When we work with organisations on these issues, the focus is usually on rebalancing rather than wholesale reduction — redirecting spend away from low-value areas and towards benefits and services that employees notice and that support better health outcomes. Done well, this approach can enhance the perceived value of the overall package while keeping cost growth on a more manageable path.

Are there emerging models or innovative approaches in Asia or globally that you believe will redefine how employers address healthcare cost pressures in the coming years?

There is no single model that will resolve healthcare cost pressures, but the direction of travel is clear. Globally and across Asia, employers are moving towards more modular benefit structures, greater use of alternative funding approaches and an expanding role for digital health and data-driven decision-making. These responses align closely with the report’s findings, which point to higher utilisation, advanced medical technologies and growing demand for private healthcare as key cost drivers.

In practice, this shows up in different ways. Some organisations are tailoring plan design more explicitly by workforce segment, supported by risk-sharing arrangements and stronger controls around fraud, waste and abuse. Others are using digital tools to guide employees toward primary and preventive care earlier, reducing the likelihood and cost of more complex interventions later on. As these programs are implemented, it is important to continue monitoring return on investment and capture data that can be fed into predictive analytics tools to provide greater cost certainty going forward.

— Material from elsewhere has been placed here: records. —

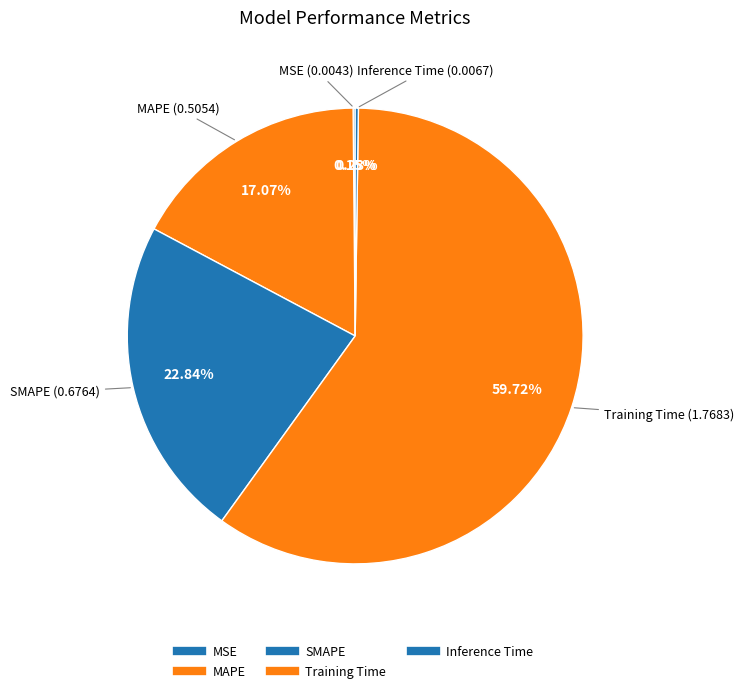

To the nearest percent, what is the combined percentage of SMAPE and MAPE?

40%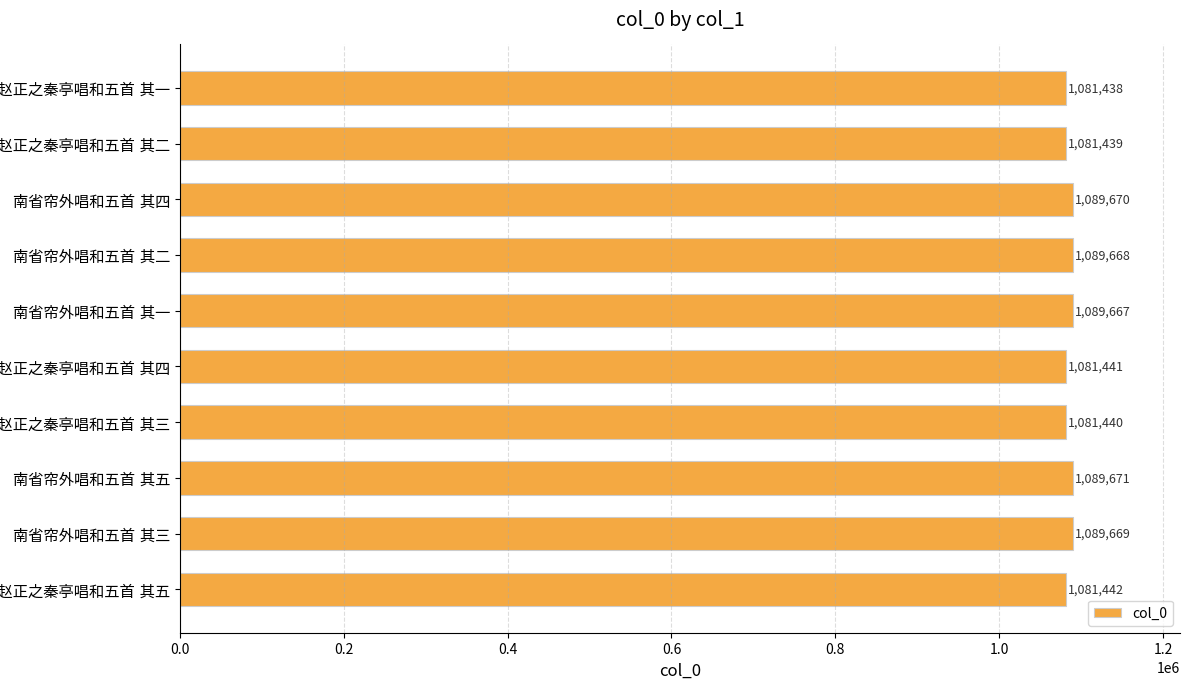

What is the value of the 1st bar from the top?

1081438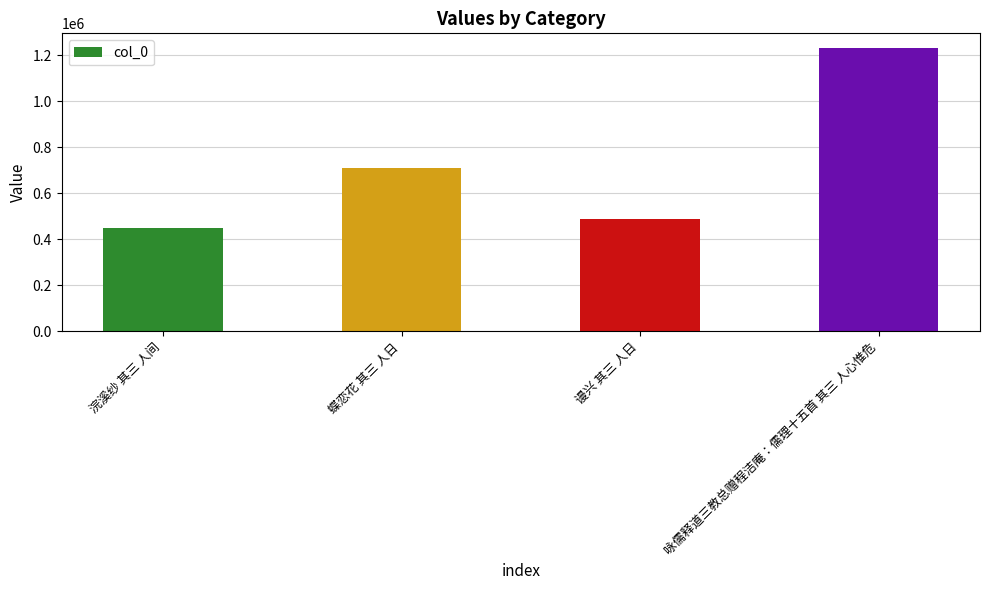

Reading left to right, what are all the values shown in this chart?

浣溪纱 其三 人间=450886	蝶恋花 其三 人日=707844	谩兴 其三 人日=489511	咏儒释道三教总赠程洁庵：儒理十五首 其三 人心惟危=1233328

Our experience is that these approaches deliver the greatest impact when built on solid fundamentals: high-quality data, clear governance and a realistic understanding of employee needs. Advisers and insurers can bring ideas and technology, but organisations see the most value when health is managed as part of a broader workforce and risk agenda rather than treated as a standalone benefits exercise.

Finally, what advice would you offer to CHROs and board members in Southeast Asia who are just beginning to grapple with the strategic implications of medical inflation on their organisations?

For CHROs and boards in Southeast Asia that are beginning to treat medical inflation as a strategic issue, the first priority is to establish a shared fact base. That means understanding current spend, how quickly it is growing, how it compares with peers, and how it varies by market and workforce segment.

With that clarity, healthcare can be brought into the same board-level conversations as pay, skills and workforce planning. Leaders are then in a position to agree on a direction of travel: what level of cost growth is acceptable, how they want to balance coverage with prevention and flexibility, and over what time frame change could occur.

In our conversations with senior teams, we often frame this as a phased journey — diagnose, stabilise and then, where appropriate, transform. Starting with diagnostics and governance helps reduce the risk of unintended consequences and provides organisations with a clearer path to managing medical inflation that aligns with their broader talent and business strategy.